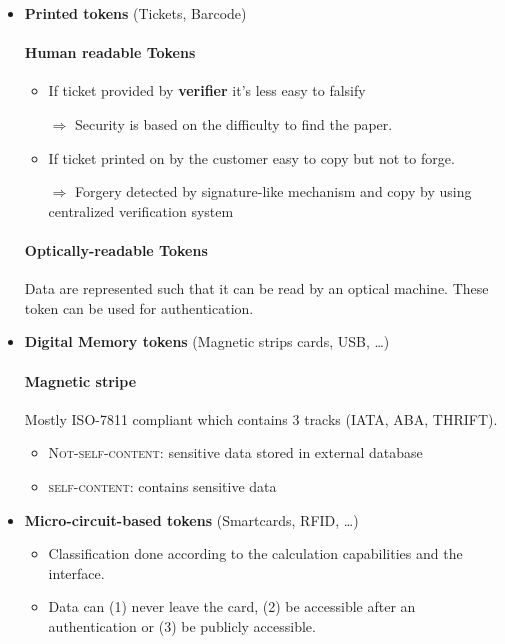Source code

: \begin{itemize}
    \item \textbf{Printed tokens} (Tickets, Barcode)
        \paragraph{Human readable Tokens}
       \label{par:humanreadableTokens}

        \begin{itemize}
            \item If ticket provided by \textbf{verifier} it's less easy to
                falsify 
                
                $\Rightarrow$ Security is based on the difficulty to
                find the paper.

            \item If ticket printed on by the customer easy to copy but
                not to forge.

                $\Rightarrow$ Forgery detected by signature-like
                mechanism and
                copy by using centralized verification system
        \end{itemize}

        \paragraph{Optically-readable Tokens}

        Data are represented such that it can be read by an optical
        machine. These token can be used for authentication.

    \item \textbf{Digital Memory tokens} (Magnetic strips cards, USB, \ldots)
        \paragraph{Magnetic stripe} Mostly \textsc{ISO-7811} compliant
        which contains 3 tracks (IATA, ABA, THRIFT).
        \begin{itemize}
            \item \textsc{Not-self-content}: sensitive data stored in
                external database
            \item \textsc{self-content}: contains sensitive data
        \end{itemize}

    \item \textbf{Micro-circuit-based tokens}  (Smartcards, RFID, \ldots)
        \begin{itemize}
            \item Classification done according to the
                calculation capabilities and the interface.
            \item Data can (1) never leave the card, (2) be accessible after an
                authentication or (3) be publicly accessible.
        \end{itemize}

\end{itemize}
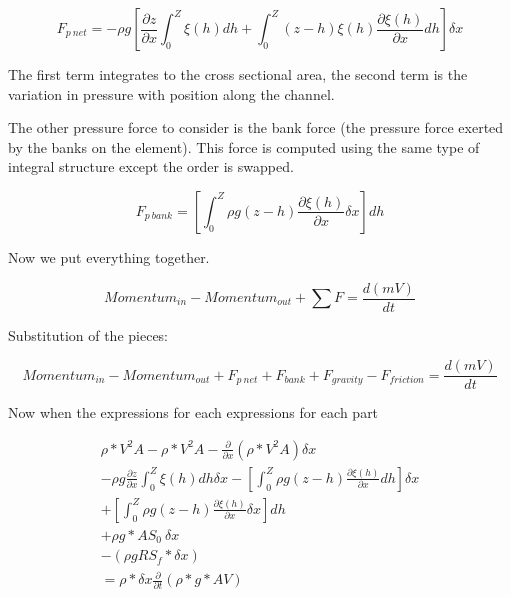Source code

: \begin{equation}
F_{p~net}  = -\rho g [\frac{\partial z}{\partial x}\int_{0}^{Z} \xi(h) dh + \int_{0}^{Z} (z-h) \xi(h) \frac{\partial \xi(h)}{\partial x} dh] \delta x
\end{equation}

The first term integrates to the cross sectional area, the second term is the variation in pressure with position along the channel.

The other pressure force to consider is the bank force (the pressure force exerted by the banks on the element).  This force is computed using the same type of integral structure except the order is swapped.

\begin{equation}
F_{p~bank} =  [\int_{0}^{Z} \rho g (z-h) \frac{\partial \xi(h)}{\partial x} \delta x] dh
\end{equation}

Now we put everything together.

\begin{equation}
{Momentum}_{in}-{Momentum}_{out} + \sum{F} = \frac{d(mV)}{dt}
\end{equation}

Substitution of the pieces:

\begin{equation}
{Momentum}_{in}-{Momentum}_{out} + F_{p~net}+F_{bank} + F_{gravity} - F_{friction}  = \frac{d(mV)}{dt}
\end{equation}

Now when the expressions for each expressions for each part

\begin{equation}
\begin{split}
\rho*V^2A- \rho*V^2A-\frac{\partial}{\partial x}(\rho*V^2A)\delta x  \\
-\rho g \frac{\partial z}{\partial x}\int_{0}^{Z} \xi(h) dh \delta x
- [\int_{0}^{Z}\rho g (z-h)  \frac{\partial \xi(h)}{\partial x} dh] \delta x \\ 
+[\int_{0}^{Z} \rho g (z-h) \frac{\partial \xi(h)}{\partial x} \delta x] dh\\
+\rho g *AS_0~\delta x \\- (\rho g R S_f * \delta x)  \\ =  \rho*\delta x\frac{\partial}{\partial t}(\rho*g *AV)
 \\
\end{split}
\label{eqn:momentum_expanded}
\end{equation}

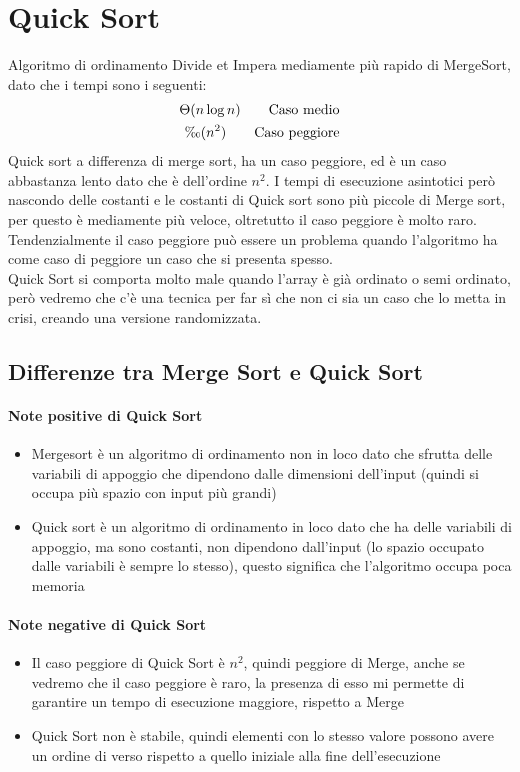 \section{Quick Sort}
Algoritmo di ordinamento Divide et Impera mediamente più rapido di MergeSort, dato che i tempi sono
i seguenti:
\begin{align*}
    \Theta(n\log n) \qquad \text{Caso medio}\\
    \O(n^2) \qquad \text{Caso peggiore}
\end{align*}
Quick sort a differenza di merge sort, ha un caso peggiore, ed è un caso abbastanza lento dato 
che è dell'ordine $n^2$. I tempi di esecuzione asintotici però nascondo delle costanti e le costanti
di Quick sort sono più piccole di Merge sort, per questo è mediamente più veloce, oltretutto il caso peggiore
è molto raro.\\
Tendenzialmente il caso peggiore può essere un problema quando l'algoritmo ha come caso di peggiore
un caso che si presenta spesso.\\
Quick Sort si comporta molto male quando l'array è già ordinato o semi ordinato, però vedremo che c'è una tecnica
per far sì che non ci sia un caso che lo metta in crisi, creando una versione randomizzata.
\subsection{Differenze tra Merge Sort e Quick Sort}
\paragraph*{Note positive di Quick Sort}
\begin{itemize}
    \item Mergesort è un algoritmo di ordinamento non in loco dato che sfrutta delle variabili di
    appoggio che dipendono dalle dimensioni dell'input (quindi si occupa più spazio con input più grandi)
    \item Quick sort è un algoritmo di ordinamento in loco dato che ha delle variabili di appoggio, ma sono costanti,
    non dipendono dall'input (lo spazio occupato dalle variabili è sempre lo stesso), questo significa che
    l'algoritmo occupa poca memoria
\end{itemize}
\paragraph*{Note negative di Quick Sort}
\begin{itemize}
    \item Il caso peggiore di Quick Sort è $n^2$, quindi peggiore di Merge, anche se vedremo che il caso peggiore è
    raro, la presenza di esso mi permette di garantire un tempo di esecuzione maggiore, rispetto a Merge
    \item Quick Sort non è stabile, quindi elementi con lo stesso valore possono avere un ordine di verso
    rispetto a quello iniziale alla fine dell'esecuzione
\end{itemize}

■ Task directions: Reproduce the entries above without change, omitting all pictures.

■ Answer for this exercise:
Source code

: \begin{itemize}
    \item \textbf{Printed tokens} (Tickets, Barcode)
        \paragraph{Human readable Tokens}
       \label{par:humanreadableTokens}

        \begin{itemize}
            \item If ticket provided by \textbf{verifier} it's less easy to
                falsify 
                
                $\Rightarrow$ Security is based on the difficulty to
                find the paper.

            \item If ticket printed on by the customer easy to copy but
                not to forge.

                $\Rightarrow$ Forgery detected by signature-like
                mechanism and
                copy by using centralized verification system
        \end{itemize}

        \paragraph{Optically-readable Tokens}

        Data are represented such that it can be read by an optical
        machine. These token can be used for authentication.

    \item \textbf{Digital Memory tokens} (Magnetic strips cards, USB, \ldots)
        \paragraph{Magnetic stripe} Mostly \textsc{ISO-7811} compliant
        which contains 3 tracks (IATA, ABA, THRIFT).
        \begin{itemize}
            \item \textsc{Not-self-content}: sensitive data stored in
                external database
            \item \textsc{self-content}: contains sensitive data
        \end{itemize}

    \item \textbf{Micro-circuit-based tokens}  (Smartcards, RFID, \ldots)
        \begin{itemize}
            \item Classification done according to the
                calculation capabilities and the interface.
            \item Data can (1) never leave the card, (2) be accessible after an
                authentication or (3) be publicly accessible.
        \end{itemize}

\end{itemize}
Source code

: \begin{equation}
F_{p~net}  = -\rho g [\frac{\partial z}{\partial x}\int_{0}^{Z} \xi(h) dh + \int_{0}^{Z} (z-h) \xi(h) \frac{\partial \xi(h)}{\partial x} dh] \delta x
\end{equation}

The first term integrates to the cross sectional area, the second term is the variation in pressure with position along the channel.

The other pressure force to consider is the bank force (the pressure force exerted by the banks on the element).  This force is computed using the same type of integral structure except the order is swapped.

\begin{equation}
F_{p~bank} =  [\int_{0}^{Z} \rho g (z-h) \frac{\partial \xi(h)}{\partial x} \delta x] dh
\end{equation}

Now we put everything together.

\begin{equation}
{Momentum}_{in}-{Momentum}_{out} + \sum{F} = \frac{d(mV)}{dt}
\end{equation}

Substitution of the pieces:

\begin{equation}
{Momentum}_{in}-{Momentum}_{out} + F_{p~net}+F_{bank} + F_{gravity} - F_{friction}  = \frac{d(mV)}{dt}
\end{equation}

Now when the expressions for each expressions for each part

\begin{equation}
\begin{split}
\rho*V^2A- \rho*V^2A-\frac{\partial}{\partial x}(\rho*V^2A)\delta x  \\
-\rho g \frac{\partial z}{\partial x}\int_{0}^{Z} \xi(h) dh \delta x
- [\int_{0}^{Z}\rho g (z-h)  \frac{\partial \xi(h)}{\partial x} dh] \delta x \\ 
+[\int_{0}^{Z} \rho g (z-h) \frac{\partial \xi(h)}{\partial x} \delta x] dh\\
+\rho g *AS_0~\delta x \\- (\rho g R S_f * \delta x)  \\ =  \rho*\delta x\frac{\partial}{\partial t}(\rho*g *AV)
 \\
\end{split}
\label{eqn:momentum_expanded}
\end{equation}

 \section{Quick Sort}
Algoritmo di ordinamento Divide et Impera mediamente più rapido di MergeSort, dato che i tempi sono
i seguenti:
\begin{align*}
    \Theta(n\log n) \qquad \text{Caso medio}\\
    \O(n^2) \qquad \text{Caso peggiore}
\end{align*}
Quick sort a differenza di merge sort, ha un caso peggiore, ed è un caso abbastanza lento dato 
che è dell'ordine $n^2$. I tempi di esecuzione asintotici però nascondo delle costanti e le costanti
di Quick sort sono più piccole di Merge sort, per questo è mediamente più veloce, oltretutto il caso peggiore
è molto raro.\\
Tendenzialmente il caso peggiore può essere un problema quando l'algoritmo ha come caso di peggiore
un caso che si presenta spesso.\\
Quick Sort si comporta molto male quando l'array è già ordinato o semi ordinato, però vedremo che c'è una tecnica
per far sì che non ci sia un caso che lo metta in crisi, creando una versione randomizzata.
\subsection{Differenze tra Merge Sort e Quick Sort}
\paragraph*{Note positive di Quick Sort}
\begin{itemize}
    \item Mergesort è un algoritmo di ordinamento non in loco dato che sfrutta delle variabili di
    appoggio che dipendono dalle dimensioni dell'input (quindi si occupa più spazio con input più grandi)
    \item Quick sort è un algoritmo di ordinamento in loco dato che ha delle variabili di appoggio, ma sono costanti,
    non dipendono dall'input (lo spazio occupato dalle variabili è sempre lo stesso), questo significa che
    l'algoritmo occupa poca memoria
\end{itemize}
\paragraph*{Note negative di Quick Sort}
\begin{itemize}
    \item Il caso peggiore di Quick Sort è $n^2$, quindi peggiore di Merge, anche se vedremo che il caso peggiore è
    raro, la presenza di esso mi permette di garantire un tempo di esecuzione maggiore, rispetto a Merge
    \item Quick Sort non è stabile, quindi elementi con lo stesso valore possono avere un ordine di verso
    rispetto a quello iniziale alla fine dell'esecuzione
\end{itemize}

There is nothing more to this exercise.